Application Security (OWASP Top 10, SAST, DAST, Secure SDLC) Explained for Security+

SQL injection occurs when user-supplied input is included directly in a database query without proper handling. If an attacker enters a carefully crafted string into a login form, they might manipulate the query logic to bypass authentication or extract every record from the database. The fix is parameterized queries (also called prepared statements), which separate the SQL command structure from the user data so that input can never be interpreted as SQL code.

Cross-site scripting (XSS) injects malicious scripts into web pages viewed by other users. A stored XSS attack saves the malicious script in the database so it runs for every user who views the affected page. The attacker's script runs in the victim's browser in the context of the vulnerable site, allowing credential theft, session hijacking, or malicious redirects. The fix is output encoding: convert special characters like less-than and greater-than signs into their HTML entity equivalents so browsers display them rather than executing them.

Insecure Direct Object Reference (IDOR) exposes internal implementation objects (database IDs, file paths) directly to users. If an application uses a URL like /invoice?id=1234 and a user can change 1234 to 1235 to access another user's invoice, that is IDOR. The fix is server-side authorization checks that verify the requesting user has permission to access the specific object before returning it.

Cross-site request forgery (CSRF) tricks authenticated users into submitting requests they did not intend. A malicious page contains a form or link that, when loaded, sends a legitimate-looking request to another site where the user is already authenticated. The fix is anti-CSRF tokens: unique secret values included in forms that the server validates before processing the request.

SAST (Static Application Security Testing) analyzes source code, bytecode, or binaries without executing the application. It runs early in the development cycle, often integrated into the IDE or the CI/CD pipeline. SAST can identify SQL injection vulnerabilities, hard-coded credentials, and buffer overflows directly in the code before any test environment is needed. The limitation is false positives: SAST tools flag potential issues that are not actually exploitable in context.

DAST (Dynamic Application Security Testing) tests the running application by sending inputs and analyzing responses. It simulates what an attacker would do: probing inputs, manipulating requests, observing error messages. DAST finds vulnerabilities that SAST misses because they only appear at runtime. The limitation is coverage: DAST only tests what it can reach and may miss code paths not exercised by its probes.

Shifting security left means integrating security activities early in the Software Development Lifecycle rather than bolting them on at the end. Threat modeling during design, SAST during development, DAST during testing, and security requirements from the start all cost less than fixing vulnerabilities after deployment.

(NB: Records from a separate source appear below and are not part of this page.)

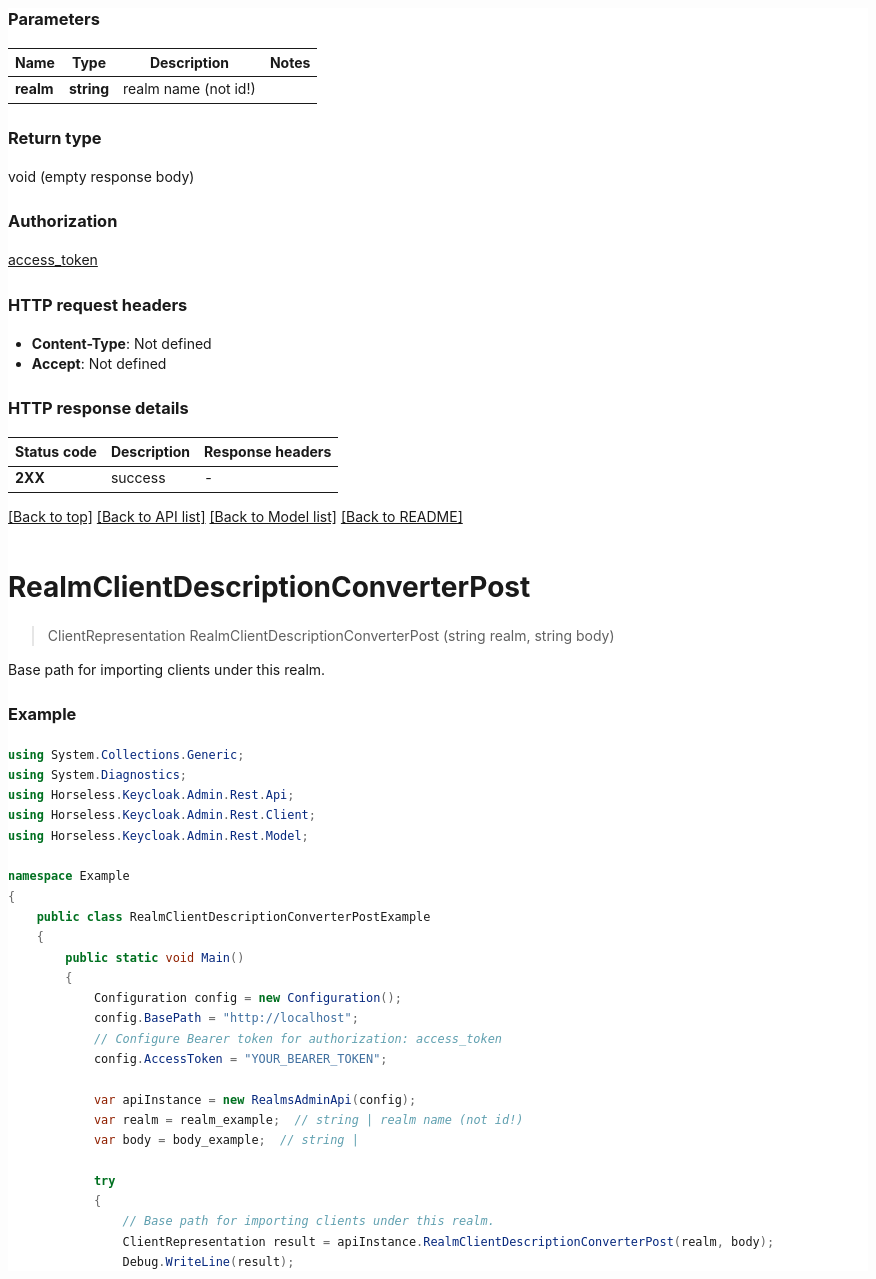 ### Parameters

Name | Type | Description  | Notes
------------- | ------------- | ------------- | -------------
 **realm** | **string**| realm name (not id!) | 

### Return type

void (empty response body)

### Authorization

[access_token](../README.md#access_token)

### HTTP request headers

 - **Content-Type**: Not defined
 - **Accept**: Not defined


### HTTP response details
| Status code | Description | Response headers |
|-------------|-------------|------------------|
| **2XX** | success |  -  |

[[Back to top]](#) [[Back to API list]](../README.md#documentation-for-api-endpoints) [[Back to Model list]](../README.md#documentation-for-models) [[Back to README]](../README.md)

<a name="realmclientdescriptionconverterpost"></a>
# **RealmClientDescriptionConverterPost**
> ClientRepresentation RealmClientDescriptionConverterPost (string realm, string body)

Base path for importing clients under this realm.

### Example
```csharp
using System.Collections.Generic;
using System.Diagnostics;
using Horseless.Keycloak.Admin.Rest.Api;
using Horseless.Keycloak.Admin.Rest.Client;
using Horseless.Keycloak.Admin.Rest.Model;

namespace Example
{
    public class RealmClientDescriptionConverterPostExample
    {
        public static void Main()
        {
            Configuration config = new Configuration();
            config.BasePath = "http://localhost";
            // Configure Bearer token for authorization: access_token
            config.AccessToken = "YOUR_BEARER_TOKEN";

            var apiInstance = new RealmsAdminApi(config);
            var realm = realm_example;  // string | realm name (not id!)
            var body = body_example;  // string | 

            try
            {
                // Base path for importing clients under this realm.
                ClientRepresentation result = apiInstance.RealmClientDescriptionConverterPost(realm, body);
                Debug.WriteLine(result);
```
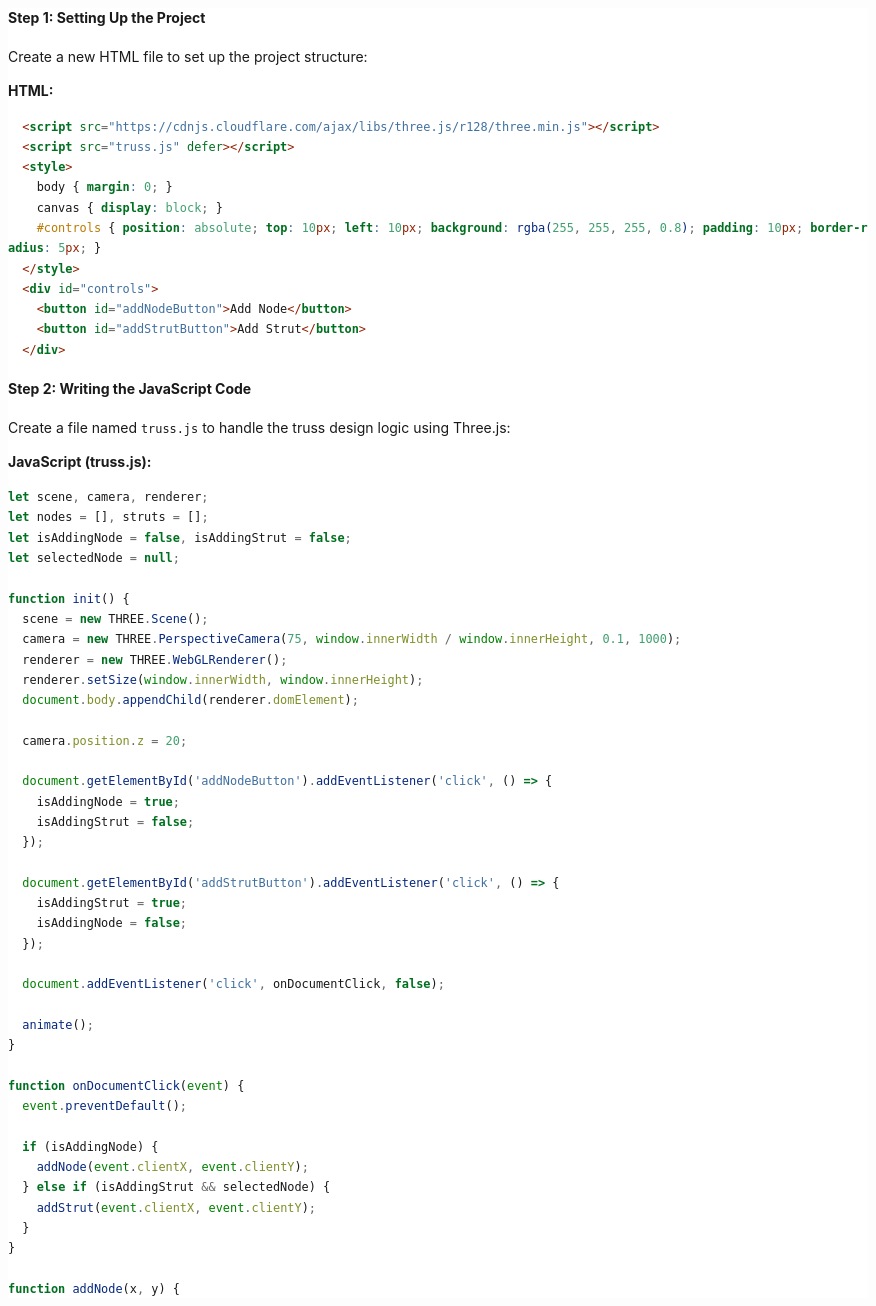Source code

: #### Step 1: Setting Up the Project

Create a new HTML file to set up the project structure:

**HTML:**
```html
  <script src="https://cdnjs.cloudflare.com/ajax/libs/three.js/r128/three.min.js"></script>
  <script src="truss.js" defer></script>
  <style>
    body { margin: 0; }
    canvas { display: block; }
    #controls { position: absolute; top: 10px; left: 10px; background: rgba(255, 255, 255, 0.8); padding: 10px; border-radius: 5px; }
  </style>
  <div id="controls">
    <button id="addNodeButton">Add Node</button>
    <button id="addStrutButton">Add Strut</button>
  </div>
```

#### Step 2: Writing the JavaScript Code

Create a file named `truss.js` to handle the truss design logic using Three.js:

**JavaScript (truss.js):**
```javascript
let scene, camera, renderer;
let nodes = [], struts = [];
let isAddingNode = false, isAddingStrut = false;
let selectedNode = null;

function init() {
  scene = new THREE.Scene();
  camera = new THREE.PerspectiveCamera(75, window.innerWidth / window.innerHeight, 0.1, 1000);
  renderer = new THREE.WebGLRenderer();
  renderer.setSize(window.innerWidth, window.innerHeight);
  document.body.appendChild(renderer.domElement);

  camera.position.z = 20;

  document.getElementById('addNodeButton').addEventListener('click', () => {
    isAddingNode = true;
    isAddingStrut = false;
  });

  document.getElementById('addStrutButton').addEventListener('click', () => {
    isAddingStrut = true;
    isAddingNode = false;
  });

  document.addEventListener('click', onDocumentClick, false);

  animate();
}

function onDocumentClick(event) {
  event.preventDefault();

  if (isAddingNode) {
    addNode(event.clientX, event.clientY);
  } else if (isAddingStrut && selectedNode) {
    addStrut(event.clientX, event.clientY);
  }
}

function addNode(x, y) {
```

Input validation prevents injection attacks: whitelist allowed input characters and formats, reject or sanitize anything that does not match. Parameterized queries prevent SQL injection specifically.

SAST: analyzes code without running it, finds issues early, some false positives. DAST: tests the running application, finds runtime issues, limited by test coverage.

Attack identification: user input manipulating SQL query = SQL injection. Malicious script in webpage output = XSS. Accessing another user's resources by changing an ID = IDOR. Forged cross-site request = CSRF.

Output encoding: converts special characters so browsers display them rather than executing them. Prevents XSS.

Anti-CSRF tokens: server-generated unique values included in forms and validated server-side. Prevents CSRF.